Open daniel-goldstein opened 5 months ago

daniel-goldstein commented 5 months ago

What happened?

Batch does not guarantee that there is always at most 1 running attempt for a job at any given time. While rare, this double scheduling can sometimes happen so there is a background task that checks the database for "orphaned" attempts -- attempts that are running but are not noted as the current attempt for the relevant job -- and stops them to reduce wasted spend. This query that polls the database for attempts to remove does a needless scan of the instances table. I'll describe below the process by which I discovered the inefficiency:

  1. GCP Cloud SQL has a nice feature Query Insights, in which reports latencies and rows scanned by popular queries. For singular queries it can show a graph of the query and indicate bottlenecks. The below query is currently scanning over a million rows of the instances table is taking on average 642.37 ms:

https://github.com/hail-is/hail/blob/091e6612752010880a130cf4010897e87ea2a864/batch/batch/driver/canceller.py#L373-L382

as shown here from Query Insights: Screenshot 2024-04-11 at 10 31 17 AM

  1. The thick edge on the instances scan indicates that the where condition for instances is not using an index.

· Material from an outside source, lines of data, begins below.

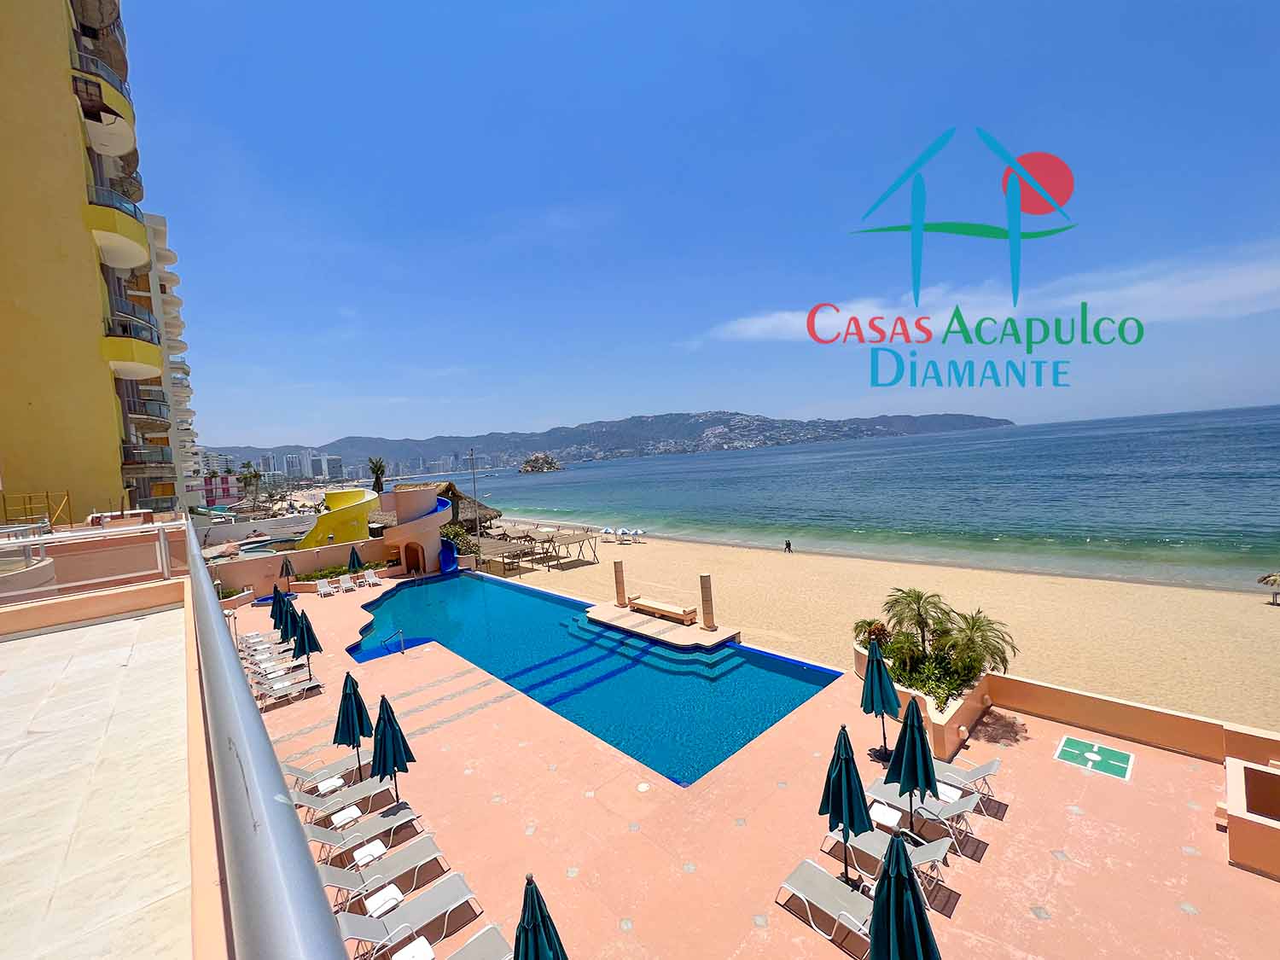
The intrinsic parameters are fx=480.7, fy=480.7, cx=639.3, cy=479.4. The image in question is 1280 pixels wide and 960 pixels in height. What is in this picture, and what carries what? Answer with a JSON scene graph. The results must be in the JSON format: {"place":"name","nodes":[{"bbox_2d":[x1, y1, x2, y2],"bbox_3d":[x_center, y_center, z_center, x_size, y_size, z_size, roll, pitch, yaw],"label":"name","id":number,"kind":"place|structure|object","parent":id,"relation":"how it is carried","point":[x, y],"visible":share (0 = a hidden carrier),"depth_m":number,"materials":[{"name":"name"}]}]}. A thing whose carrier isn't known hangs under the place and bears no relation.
{"place":"outdoors","nodes":[
{"label":"outdoors","id":0,"kind":"place"},
{"bbox_2d":[0,0,183,521],"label":"apartment building","id":1,"kind":"structure","parent":0,"point":[25,410],"depth_m":17.11,"materials":[{"name":"yellow paint"}]},
{"bbox_2d":[68,51,136,159],"bbox_3d":[-21.417,-14.543,18.961,2.574,1.953,4.028,-6,4,-44],"label":"balcony","id":2,"kind":"structure","parent":1,"relation":"attached to","point":[109,152],"depth_m":18.31,"materials":[{"name":"yellow paint"}]},
{"bbox_2d":[84,186,150,270],"bbox_3d":[-22.128,-10.387,20.302,2.402,1.975,4.426,-6,4,-44],"label":"balcony","id":3,"kind":"structure","parent":1,"relation":"attached to","point":[130,246],"depth_m":19.29,"materials":[{"name":"yellow paint"}]},
{"bbox_2d":[102,316,163,378],"bbox_3d":[-22.678,-5.728,21.574,2.652,2.214,4.099,-6,4,-44],"label":"balcony","id":4,"kind":"structure","parent":1,"relation":"attached to","point":[123,358],"depth_m":20.62,"materials":[{"name":"yellow paint"}]},
{"bbox_2d":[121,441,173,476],"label":"balcony","id":5,"kind":"structure","parent":1,"relation":"attached to","point":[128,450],"depth_m":24.06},
{"bbox_2d":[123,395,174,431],"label":"balcony","id":6,"kind":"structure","parent":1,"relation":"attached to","point":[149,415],"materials":[{"name":"grey glass"}]},
{"bbox_2d":[0,592,198,959],"label":"terrace floor","id":7,"kind":"structure","parent":0,"point":[160,627],"materials":[{"name":"beige tile"}]},
{"bbox_2d":[0,519,181,601],"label":"railing","id":8,"kind":"object","parent":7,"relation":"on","point":[43,563],"visible":0.88,"depth_m":7.60,"materials":[{"name":"white metal"}]},
{"bbox_2d":[136,212,210,514],"label":"apartment building","id":9,"kind":"structure","parent":0,"point":[183,404],"materials":[{"name":"white paint"}]},
{"bbox_2d":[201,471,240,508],"label":"pink building","id":10,"kind":"structure","parent":0,"point":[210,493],"materials":[{"name":"pink paint"}]},
{"bbox_2d":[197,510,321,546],"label":"white wall","id":11,"kind":"structure","parent":0,"point":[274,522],"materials":[{"name":"white paint"}]},
{"bbox_2d":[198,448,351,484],"label":"distant building","id":12,"kind":"structure","parent":0,"point":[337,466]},
{"bbox_2d":[206,536,396,594],"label":"boundary wall","id":13,"kind":"structure","parent":0,"point":[276,561],"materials":[{"name":"paint"}]},
{"bbox_2d":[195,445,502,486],"label":"distant city","id":14,"kind":"structure","parent":0,"point":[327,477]},
{"bbox_2d":[344,571,838,785],"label":"swimming pool","id":15,"kind":"structure","parent":0,"point":[761,657],"materials":[{"name":"teal liquid"}]},
{"bbox_2d":[579,599,739,649],"bbox_3d":[0.424,6.063,18.974,3.342,1.083,7.253,-6,4,-44],"label":"pool deck","id":16,"kind":"structure","parent":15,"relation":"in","point":[602,619],"depth_m":18.12,"materials":[{"name":"stone"}]},
{"bbox_2d":[612,559,628,607],"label":"stone pillar","id":17,"kind":"structure","parent":16,"relation":"on","point":[619,576],"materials":[{"name":"stone"}]},
{"bbox_2d":[628,596,696,623],"bbox_3d":[0.846,5.102,18.929,0.724,0.534,2.841,-6,4,-44],"label":"bench","id":18,"kind":"object","parent":16,"relation":"on","point":[653,606],"visible":0.99,"depth_m":18.57,"materials":[{"name":"beige concrete"}]},
{"bbox_2d":[698,572,715,630],"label":"stone pillar","id":19,"kind":"structure","parent":16,"relation":"on","point":[706,592],"depth_m":17.00,"materials":[{"name":"stone"}]},
{"bbox_2d":[197,409,1018,479],"label":"mountain range","id":20,"kind":"structure","parent":0,"point":[902,421],"materials":[{"name":"stone"}]},
{"bbox_2d":[133,0,1279,453],"label":"sky","id":21,"kind":"structure","parent":0,"point":[430,428],"materials":[{"name":"blue"}]},
{"bbox_2d":[226,566,1279,959],"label":"pool deck","id":22,"kind":"structure","parent":0,"point":[981,864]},
{"bbox_2d":[237,630,279,646],"bbox_3d":[-14.589,6.204,18.546,1.999,0.700,0.719,-6,4,-44],"label":"lounge chair","id":23,"kind":"object","parent":22,"relation":"on","point":[250,636],"visible":0.59,"depth_m":18.51,"materials":[{"name":"grey fabric"}]},
{"bbox_2d":[239,641,290,661],"bbox_3d":[-13.223,6.139,17.103,1.826,0.648,0.728,-6,4,-44],"label":"lounge chair","id":24,"kind":"object","parent":22,"relation":"on","point":[255,654],"visible":0.69,"depth_m":17.04,"materials":[{"name":"white fabric"}]},
{"bbox_2d":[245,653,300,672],"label":"lounge chair","id":25,"kind":"object","parent":22,"relation":"on","point":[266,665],"visible":0.73,"depth_m":16.24,"materials":[{"name":"white fabric"}]},
{"bbox_2d":[269,584,288,627],"bbox_3d":[-14.155,5.341,18.961,0.806,2.470,0.781,-6,4,-44],"label":"closed umbrella","id":26,"kind":"object","parent":22,"relation":"on","point":[276,601],"visible":0.57,"depth_m":18.80,"materials":[{"name":"fabric"}]},
{"bbox_2d":[250,657,312,685],"bbox_3d":[-11.279,6.104,15.180,1.847,0.689,0.678,-6,4,-44],"label":"lounge chair","id":27,"kind":"object","parent":22,"relation":"on","point":[279,673],"visible":0.89,"depth_m":15.14,"materials":[{"name":"white fabric"}]},
{"bbox_2d":[278,557,295,590],"bbox_3d":[-18.265,5.224,24.908,0.766,2.459,0.776,-6,4,-44],"label":"closed umbrella","id":28,"kind":"object","parent":22,"relation":"on","point":[282,571],"visible":0.9,"depth_m":24.78,"materials":[{"name":"fabric"}]},
{"bbox_2d":[277,595,299,645],"bbox_3d":[-12.356,5.304,17.010,0.779,2.445,0.767,-6,4,-44],"label":"closed umbrella","id":29,"kind":"object","parent":22,"relation":"on","point":[287,625],"visible":0.64,"depth_m":16.85,"materials":[{"name":"teal fabric"}]},
{"bbox_2d":[256,674,323,707],"bbox_3d":[-10.305,6.127,14.178,1.796,0.671,0.637,-6,4,-44],"label":"lounge chair","id":30,"kind":"object","parent":22,"relation":"on","point":[311,683],"visible":0.97,"depth_m":14.13,"materials":[{"name":"grey fabric"}]},
{"bbox_2d":[290,605,321,678],"bbox_3d":[-10.255,5.154,14.843,0.754,2.517,0.750,-6,4,-44],"label":"closed umbrella","id":31,"kind":"object","parent":22,"relation":"on","point":[308,636],"visible":0.92,"depth_m":14.71,"materials":[{"name":"teal fabric"}]},
{"bbox_2d":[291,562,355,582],"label":"shrub","id":32,"kind":"object","parent":22,"relation":"on","point":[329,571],"visible":0.63,"depth_m":27.08,"materials":[{"name":"green plant"}]},
{"bbox_2d":[285,749,366,793],"bbox_3d":[-6.571,6.093,10.225,1.883,0.744,0.658,-6,4,-44],"label":"lounge chair","id":33,"kind":"object","parent":22,"relation":"on","point":[337,767],"visible":0.77,"depth_m":10.15,"materials":[{"name":"grey fabric"}]},
{"bbox_2d":[315,578,336,598],"bbox_3d":[-16.465,5.816,25.203,0.680,0.829,1.910,-6,4,-44],"label":"lounge chair","id":34,"kind":"object","parent":22,"relation":"on","point":[322,590],"visible":0.99,"depth_m":25.42,"materials":[{"name":"white plastic"}]},
{"bbox_2d":[315,774,344,795],"bbox_3d":[-6.017,6.120,9.373,0.462,0.490,0.456,-6,4,-44],"label":"side table","id":35,"kind":"object","parent":22,"relation":"on","point":[327,783],"visible":0.85,"depth_m":9.31,"materials":[{"name":"white"}]},
{"bbox_2d":[329,804,362,828],"bbox_3d":[-5.095,6.021,8.369,0.462,0.482,0.471,-6,4,-44],"label":"side table","id":36,"kind":"object","parent":22,"relation":"on","point":[353,816],"visible":0.91,"depth_m":8.31,"materials":[{"name":"white"}]},
{"bbox_2d":[294,774,400,825],"bbox_3d":[-5.712,6.128,9.338,1.940,0.733,0.657,-6,4,-44],"label":"lounge chair","id":37,"kind":"object","parent":22,"relation":"on","point":[367,794],"visible":0.87,"depth_m":9.31,"materials":[{"name":"grey fabric"}]},
{"bbox_2d":[337,574,358,593],"bbox_3d":[-15.895,5.785,26.144,0.678,0.823,2.033,-5,4,-34],"label":"lounge chair","id":38,"kind":"object","parent":22,"relation":"on","point":[348,584],"visible":0.99,"depth_m":26.37,"materials":[{"name":"white plastic"}]},
{"bbox_2d":[332,669,373,778],"bbox_3d":[-5.969,5.172,10.007,0.755,2.390,0.749,-6,4,-44],"label":"closed umbrella","id":39,"kind":"object","parent":22,"relation":"on","point":[348,676],"visible":0.93,"depth_m":9.89,"materials":[{"name":"teal fabric"}]},
{"bbox_2d":[348,545,364,573],"bbox_3d":[-15.930,4.850,26.990,0.833,2.397,0.826,-2,3,18],"label":"closed umbrella","id":40,"kind":"object","parent":22,"relation":"on","point":[353,561],"visible":0.9,"depth_m":26.86,"materials":[{"name":"teal fabric"}]},
{"bbox_2d":[307,800,424,867],"bbox_3d":[-4.784,6.016,8.292,1.958,0.781,0.652,-6,4,-44],"label":"lounge chair","id":41,"kind":"object","parent":22,"relation":"on","point":[387,821],"visible":0.91,"depth_m":8.31,"materials":[{"name":"grey fabric"}]},
{"bbox_2d":[350,838,388,871],"bbox_3d":[-4.192,5.954,7.481,0.462,0.463,0.471,-6,4,-44],"label":"side table","id":42,"kind":"object","parent":22,"relation":"on","point":[364,851],"visible":0.89,"depth_m":7.43,"materials":[{"name":"white plastic"}]},
{"bbox_2d":[361,568,382,586],"bbox_3d":[-14.886,5.600,26.696,0.683,0.838,2.040,-6,4,-44],"label":"lounge chair","id":43,"kind":"object","parent":22,"relation":"on","point":[369,579],"visible":0.99,"depth_m":27.00,"materials":[{"name":"white plastic"}]},
{"bbox_2d":[316,832,448,912],"bbox_3d":[-4.065,5.943,7.468,1.959,0.806,0.641,-6,4,-44],"label":"lounge chair","id":44,"kind":"object","parent":22,"relation":"on","point":[417,851],"visible":0.91,"depth_m":7.48,"materials":[{"name":"grey fabric"}]},
{"bbox_2d":[364,882,406,918],"bbox_3d":[-3.537,6.044,6.697,0.463,0.491,0.461,-6,4,-44],"label":"side table","id":45,"kind":"object","parent":22,"relation":"on","point":[398,896],"visible":0.88,"depth_m":6.66,"materials":[{"name":"white"}]},
{"bbox_2d":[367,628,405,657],"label":"handrail","id":46,"kind":"object","parent":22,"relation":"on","point":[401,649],"visible":0.98,"depth_m":17.07,"materials":[{"name":"metal"}]},
{"bbox_2d":[370,692,414,803],"bbox_3d":[-4.614,5.137,8.974,0.747,2.341,0.735,-6,4,-44],"label":"closed umbrella","id":47,"kind":"object","parent":22,"relation":"on","point":[387,718],"visible":0.98,"depth_m":8.86,"materials":[{"name":"teal fabric"}]},
{"bbox_2d":[334,870,480,959],"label":"lounge chair","id":48,"kind":"object","parent":22,"relation":"on","point":[441,891],"visible":0.95,"depth_m":6.68,"materials":[{"name":"grey fabric"}]},
{"bbox_2d":[371,482,451,575],"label":"tower","id":49,"kind":"structure","parent":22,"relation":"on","point":[411,493],"depth_m":29.66,"materials":[{"name":"pink"}]},
{"bbox_2d":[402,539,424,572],"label":"arched doorway","id":50,"kind":"structure","parent":49,"relation":"in","point":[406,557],"depth_m":29.30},
{"bbox_2d":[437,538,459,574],"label":"blue slide","id":51,"kind":"object","parent":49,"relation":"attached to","point":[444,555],"visible":0.68,"depth_m":29.59,"materials":[{"name":"blue"}]},
{"bbox_2d":[390,935,435,959],"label":"side table","id":52,"kind":"object","parent":22,"relation":"on","point":[398,956],"visible":1,"depth_m":5.87,"materials":[{"name":"white plastic"}]},
{"bbox_2d":[444,923,512,959],"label":"lounge chair","id":53,"kind":"object","parent":22,"relation":"on","point":[462,953],"visible":0.98,"depth_m":6.05,"materials":[{"name":"grey fabric"}]},
{"bbox_2d":[512,872,568,959],"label":"closed umbrella","id":54,"kind":"object","parent":22,"relation":"on","point":[533,921],"visible":1,"depth_m":4.56,"materials":[{"name":"teal fabric"}]},
{"bbox_2d":[777,857,874,947],"bbox_3d":[2.857,5.675,6.332,0.661,0.789,2.043,-6,4,-44],"label":"lounge chair","id":55,"kind":"object","parent":22,"relation":"on","point":[817,872],"visible":0.72,"depth_m":6.61,"materials":[{"name":"grey fabric"}]},
{"bbox_2d":[818,723,874,884],"bbox_3d":[2.910,4.642,6.801,0.720,2.458,0.732,-6,4,-44],"label":"closed umbrella","id":56,"kind":"object","parent":22,"relation":"on","point":[854,770],"visible":0.93,"depth_m":6.67,"materials":[{"name":"teal fabric"}]},
{"bbox_2d":[860,634,901,760],"bbox_3d":[4.797,4.386,9.598,0.777,2.493,0.775,-6,4,-44],"label":"closed umbrella","id":57,"kind":"object","parent":22,"relation":"on","point":[881,676],"visible":0.96,"depth_m":9.48,"materials":[{"name":"teal fabric"}]},
{"bbox_2d":[867,802,902,830],"bbox_3d":[3.949,5.595,7.752,0.484,0.489,0.497,-6,4,-44],"label":"side table","id":58,"kind":"object","parent":22,"relation":"on","point":[892,818],"visible":0.87,"depth_m":7.70,"materials":[{"name":"white plastic"}]},
{"bbox_2d":[823,822,954,887],"bbox_3d":[3.723,5.503,7.315,0.597,0.730,1.868,-6,4,-44],"label":"lounge chair","id":59,"kind":"object","parent":22,"relation":"on","point":[926,851],"visible":0.66,"depth_m":7.19,"materials":[{"name":"grey fabric"}]},
{"bbox_2d":[867,831,940,959],"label":"closed umbrella","id":60,"kind":"object","parent":22,"relation":"on","point":[904,942],"visible":0.99,"depth_m":4.50,"materials":[{"name":"teal fabric"}]},
{"bbox_2d":[886,694,938,830],"bbox_3d":[4.233,4.525,7.445,0.719,2.527,0.718,-6,4,-44],"label":"closed umbrella","id":61,"kind":"object","parent":22,"relation":"on","point":[912,772],"visible":0.93,"depth_m":7.34,"materials":[{"name":"teal fabric"}]},
{"bbox_2d":[866,780,983,849],"bbox_3d":[4.779,5.488,8.217,0.622,0.796,1.848,-6,4,-44],"label":"lounge chair","id":62,"kind":"object","parent":22,"relation":"on","point":[955,813],"visible":0.76,"depth_m":8.09,"materials":[{"name":"grey fabric"}]},
{"bbox_2d":[855,640,994,755],"bbox_3d":[6.735,5.085,11.423,3.034,0.988,3.301,-6,4,-44],"label":"planter","id":63,"kind":"object","parent":22,"relation":"on","point":[955,735],"visible":0.38,"depth_m":10.27,"materials":[{"name":"paint"}]},
{"bbox_2d":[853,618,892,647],"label":"shrub","id":64,"kind":"object","parent":63,"relation":"in","point":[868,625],"visible":0.54,"depth_m":12.74,"materials":[{"name":"plant"}]},
{"bbox_2d":[882,587,955,669],"bbox_3d":[6.920,3.734,11.898,1.731,2.100,1.733,-6,4,-44],"label":"palm tree","id":65,"kind":"object","parent":63,"relation":"in","point":[918,596],"visible":0.9,"depth_m":11.76,"materials":[{"name":"plant"}]},
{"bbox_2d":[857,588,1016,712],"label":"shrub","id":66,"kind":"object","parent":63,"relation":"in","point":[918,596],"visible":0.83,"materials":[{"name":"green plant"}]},
{"bbox_2d":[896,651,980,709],"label":"shrub","id":67,"kind":"object","parent":63,"relation":"in","point":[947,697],"visible":0.59,"depth_m":10.47,"materials":[{"name":"green plant"}]},
{"bbox_2d":[936,609,1013,682],"bbox_3d":[7.941,4.113,11.541,1.721,1.842,1.747,-6,4,-44],"label":"palm tree","id":68,"kind":"object","parent":63,"relation":"in","point":[974,625],"visible":0.83,"depth_m":11.33,"materials":[{"name":"green plant"}]},
{"bbox_2d":[936,782,962,802],"bbox_3d":[5.279,5.584,8.337,0.471,0.457,0.486,-6,4,-44],"label":"side table","id":69,"kind":"object","parent":22,"relation":"on","point":[950,792],"visible":0.6,"depth_m":8.27,"materials":[{"name":"white"}]},
{"bbox_2d":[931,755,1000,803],"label":"lounge chair","id":70,"kind":"object","parent":22,"relation":"on","point":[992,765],"visible":0.63,"depth_m":8.76,"materials":[{"name":"grey fabric"}]},
{"bbox_2d":[1054,733,1134,781],"bbox_3d":[8.719,5.343,9.251,1.238,0.021,1.171,-6,4,-44],"label":"marking","id":71,"kind":"object","parent":22,"relation":"in","point":[1067,757],"visible":0.98,"depth_m":9.20,"materials":[{"name":"green paint"}]},
{"bbox_2d":[1222,755,1279,878],"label":"planter","id":72,"kind":"object","parent":22,"relation":"on","point":[1247,770],"visible":0.98,"depth_m":6.97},
{"bbox_2d":[451,404,1279,590],"label":"sea","id":73,"kind":"structure","parent":0,"point":[552,485],"materials":[{"name":"liquid"}]},
{"bbox_2d":[518,452,563,472],"label":"rocky islet","id":74,"kind":"object","parent":73,"relation":"in","point":[526,466],"visible":0.93,"materials":[{"name":"stone"}]},
{"bbox_2d":[487,522,1279,729],"label":"sand beach","id":75,"kind":"structure","parent":0,"point":[1137,590],"materials":[{"name":"beige sand"}]},
{"bbox_2d":[474,535,535,573],"bbox_3d":[-9.967,5.498,34.327,3.361,2.362,4.218,-6,4,-44],"label":"pergola","id":76,"kind":"object","parent":75,"relation":"on","point":[497,549],"visible":0.87,"depth_m":33.61,"materials":[{"name":"brown wood"}]},
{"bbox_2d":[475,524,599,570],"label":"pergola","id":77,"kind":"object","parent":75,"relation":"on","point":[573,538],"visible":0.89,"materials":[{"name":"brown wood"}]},
{"bbox_2d":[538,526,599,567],"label":"pergola","id":78,"kind":"object","parent":75,"relation":"on","point":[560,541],"visible":0.98,"depth_m":36.05,"materials":[{"name":"wood"}]},
{"bbox_2d":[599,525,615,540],"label":"beach umbrella","id":79,"kind":"object","parent":75,"relation":"on","point":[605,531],"visible":0.95,"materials":[{"name":"white"}]},
{"bbox_2d":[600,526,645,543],"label":"beach umbrella","id":80,"kind":"object","parent":75,"relation":"on","point":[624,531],"visible":0.97,"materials":[{"name":"white"}]},
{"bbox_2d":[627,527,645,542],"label":"beach umbrella","id":81,"kind":"object","parent":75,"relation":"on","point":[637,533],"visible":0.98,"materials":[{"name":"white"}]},
{"bbox_2d":[783,538,792,552],"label":"person","id":82,"kind":"object","parent":75,"relation":"on","point":[788,544],"visible":0.97,"depth_m":36.48},
{"bbox_2d":[1256,571,1279,603],"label":"thatched umbrella","id":83,"kind":"object","parent":75,"relation":"on","point":[1276,579],"visible":0.98,"depth_m":20.20,"materials":[{"name":"brown wicker"}]},
{"bbox_2d":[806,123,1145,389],"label":"logo","id":84,"kind":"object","parent":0,"point":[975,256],"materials":[{"name":"multicoloured"}]},
{"bbox_2d":[705,241,1279,344],"label":"cloud","id":85,"kind":"structure","parent":0,"point":[1241,288],"materials":[{"name":"white"}]},
{"bbox_2d":[983,672,1279,765],"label":"low wall","id":86,"kind":"structure","parent":0,"point":[1053,692],"depth_m":9.66,"materials":[{"name":"paint"}]},
{"label":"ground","id":87,"kind":"structure","parent":0},
{"bbox_2d":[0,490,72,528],"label":"yellow railing","id":88,"kind":"object","parent":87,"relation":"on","point":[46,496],"visible":0.74,"depth_m":14.88,"materials":[{"name":"metal"}]},
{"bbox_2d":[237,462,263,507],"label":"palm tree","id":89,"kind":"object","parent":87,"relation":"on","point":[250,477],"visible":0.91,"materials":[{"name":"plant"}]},
{"bbox_2d":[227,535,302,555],"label":"swimming pool","id":90,"kind":"structure","parent":87,"relation":"in","point":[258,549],"depth_m":35.08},
{"bbox_2d":[187,517,349,959],"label":"metal railing","id":91,"kind":"object","parent":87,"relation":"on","point":[234,665],"visible":0.96,"depth_m":1.55,"materials":[{"name":"grey metal"}]},
{"bbox_2d":[296,486,380,547],"bbox_3d":[-21.625,3.552,34.517,5.949,5.232,5.554,-4,3,-3],"label":"yellow slide","id":92,"kind":"object","parent":87,"relation":"on","point":[346,496],"visible":0.75,"depth_m":33.61,"materials":[{"name":"yellow"}]},
{"bbox_2d":[367,455,387,493],"label":"palm tree","id":93,"kind":"object","parent":87,"relation":"on","point":[380,466],"visible":0.72,"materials":[{"name":"plant"}]},
{"bbox_2d":[373,480,504,540],"label":"thatched hut","id":94,"kind":"object","parent":87,"relation":"on","point":[485,514],"visible":0.42,"materials":[{"name":"brown wicker"}]},
{"bbox_2d":[439,522,477,557],"bbox_3d":[-12.759,4.506,33.079,3.078,2.869,3.553,-6,4,-44],"label":"shrub","id":95,"kind":"object","parent":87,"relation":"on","point":[449,531],"visible":0.52,"depth_m":32.56,"materials":[{"name":"green plant"}]},
{"bbox_2d":[466,447,480,541],"bbox_3d":[-12.261,1.704,35.679,0.686,8.661,0.421,-6,4,-44],"label":"lamp post","id":96,"kind":"object","parent":87,"relation":"on","point":[473,458],"visible":0.89,"depth_m":35.57,"materials":[{"name":"metal"}]}
]}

We can verify this by explaining the query against the DB:
    
    > kssh admin-pod
    > mysql
    mysql> use batch;
    mysql> EXPLAIN SELECT attempts.*
    -> FROM attempts
    -> INNER JOIN jobs ON attempts.batch_id = jobs.batch_id AND attempts.job_id = jobs.job_id
    -> LEFT JOIN instances ON attempts.instance_name = instances.name
    -> WHERE attempts.start_time IS NOT NULL
    ->   AND attempts.end_time IS NULL
    ->   AND ((jobs.state != 'Running' AND jobs.state != 'Creating') OR jobs.attempt_id != attempts.attempt_id)
    ->   AND instances.`state` = 'active'
    -> ORDER BY attempts.start_time ASC
    -> LIMIT 300\G;

1. row id: 1 select_type: SIMPLE table: instances partitions: NULL type: ALL possible_keys: PRIMARY key: NULL key_len: NULL ref: NULL rows: 1150201 filtered: 10.00 Extra: Using where; Using temporary; Using filesort 2. row id: 1 select_type: SIMPLE table: attempts partitions: NULL type: ref possible_keys: PRIMARY,attempts_instance_name key: attempts_instance_name key_len: 303 ref: batch.instances.name rows: 91 filtered: 9.00 Extra: Using where 3. row id: 1 select_type: SIMPLE table: jobs partitions: NULL type: eq_ref possible_keys: PRIMARY,jobs_batch_id_state_always_run_cancelled,jobs_batch_id_state_always_run_inst_coll_cancelled,jobs_batch_id_update_id,jobs_batch_id_always_run_n_regions_regions_bits_rep_job_id,jobs_batch_id_ic_state_ar_n_regions_bits_rep_job_id,jobs_batch_id_job_group_id,jobs_batch_id_ic_state_ar_n_regions_bits_rep_job_group_id key: PRIMARY key_len: 12 ref: batch.attempts.batch_id,batch.attempts.job_id rows: 1 filtered: 98.10 Extra: Using where 3 rows in set, 1 warning (0.00 sec)


This is not great:
     rows: 1150201
 filtered: 10.00
    Extra: Using where; Using temporary; Using filesort

what we want to see is a low number of rows, a high percent filtered, and something like `Extra: Using where; Using index;`

3. We can then verify that this finding aligns with our current understanding of the database schema where there is no index on `instances.state`: 
https://github.com/hail-is/hail/blob/1f3a0503926b65f479dce6d5eb105236632f8d07/batch/sql/estimated-current.sql#L113-L138

### Remaining questions
1. Why do we need to join against the instances table to find orphaned attempts? Can we not?
2. If we do need to join against the instances table, should we create an index on `instances.state`? How does `instances.removed` relate to this use case since it seems relevant and already has an index?

### Deliverable
This query should perform indexed lookups of involved tables. The PR should compare the present and proposed EXPLAINs
and provide some manual timing comparisons.

### Version

0.2.130

### Relevant log output

_No response_
daniel-goldstein commented 2 months ago

This diff uses the index on instances.removed

diff --git a/batch/batch/driver/canceller.py b/batch/batch/driver/canceller.py
index d438a8519b..594b180221 100644
--- a/batch/batch/driver/canceller.py
+++ b/batch/batch/driver/canceller.py
@@ -371,10 +371,9 @@ SELECT attempts.*
 FROM attempts
 INNER JOIN jobs ON attempts.batch_id = jobs.batch_id AND attempts.job_id = jobs.job_id
 LEFT JOIN instances ON attempts.instance_name = instances.name
-WHERE attempts.start_time IS NOT NULL
-  AND attempts.end_time IS NULL
+WHERE attempts.end_time IS NULL
   AND ((jobs.state != 'Running' AND jobs.state != 'Creating') OR jobs.attempt_id != attempts.attempt_id)
-  AND instances.`state` = 'active'
+  AND instances.removed = 0
 ORDER BY attempts.start_time ASC
 LIMIT 300;
 """,